So some of my more astute readers (which I assume is all of you) may have noticed that I haven't reported on any writing progress over the past three days. Ahem, yes, well. Yeah. So here's the story. There hasn't been any. Which is only frightening because I now have 6 more days to work on this chapter, and then it has to be turned in. Here's what happened:

On Friday, I went to physical therapy first, and got worked on for a whole hour, which made me sore and weirdly tired. Then, I went to the cage, blogged, sat around, looked at some books, and felt totally and completely exhausted. I think the marathon outpouring of text from the previous two days was finally catching up with me. I did all of the things I did the previous two days, waiting for the lightning to strike, magic to kick in, and my brain to start its daily round of production. It just didn't happen. So I thought I'd type into the computer the text that I wrote the day before on paper. I did a little of that and then my brain rebelled. It just said, No. So, I went home to where Handy Spousal Unit was taking a vacation day to do some construction on his study. Then I lay on the couch and watched Kinsey. 10 second film review: well- made, beautifully acted, interesting, and oddly disturbing. I cried. Then, we watched some of Ken Burn's documentary on the Civil War that I'm evaluating for using to teach with next year. I cried at that too. Which was ridiculous because I already know how it ends. Clearly, I was at the end of my rope. I fell asleep about 9 p.m.

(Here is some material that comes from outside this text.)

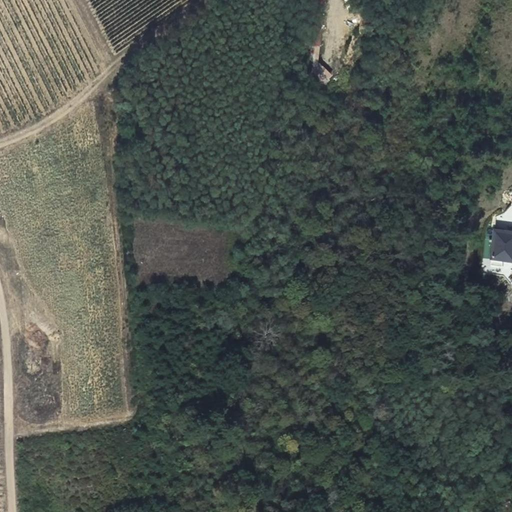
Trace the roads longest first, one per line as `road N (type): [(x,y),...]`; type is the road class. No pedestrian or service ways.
road 1 (track): [(0,144),(45,125),(209,0)]
road 2 (track): [(13,511),(0,292)]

So, the next morning I was supposed to get up, go to the grocery, and make a key lime pie for dinner with a new colleague that evening, and then make it to the library by 10 a.m. -- At which point I was to work until a friend's graduation party at 2. Instead, I spent about 2 hours struggling with bibliographic software programs. (More later on this, I'm sure.) Frustrated, and in a killing mood, and since it was now 11:30, I gave up on the library and went to the store and bought some plant poison to kill the chokeweed that is eeking its way all over my whole garden, stalking all of my beautiful perennials like an evil green python, just waiting to choke the life out of them. Then, I played fairy of death, prancing around the garden and lightly dabbing each evil chokeweed with my poison wand (a paintbrush dabbed into the weedkiller and dotted on the plant.) Then, the afternoon and evening went to our previously scheduled social engagements. Which resulted in one minor sunburn, two brilliant Bocce games, one social success, and one small panic attack when New Colleague revealed he knew far more about my relationship with my first advisor than I had thought, eliminating any hope of a clean slate that I got to write completely myself at my new institution. Academia is a frighteningly small world.

All of this, I think, has made me anxious to return to work -- which is in and of itself a good sign. And, really, I mean, what is progress but the way that we understand ourselves and our own movement from any single point in our personal path to another point on that same path. I was just doing some lateral movement around the map of points, rather than a direct course along a linear path. See, we smarty-pants graduate students can intellectualize and rationalize any darned thing.

Now, I'm gonna go get ready to go to the library, which doesn't open until noon, so I'm off the hook this morning. Have a nice Sunday, folks.

1 comments:

At 4:18 PM Anonymous said...

Hi Kiddo -- Since it is Sunday:

"And on the seventh day God finished his work which he had done, and he rested on the seventh day for all his work which he had done. So God blessed the seventh day and hallowed it, because on it God rested from all his work which he had done in creation."

See? Creation is pretty hard work damn it. Even God decided She should not only rest, but bless the resting. Respect the blessing, never feel guilty for rest.

I know you rested more than one day, but hey, you aren't God. Just the next best!

So about the stories preceding you: history happens! Relax. You get to reframe it, give it context and life.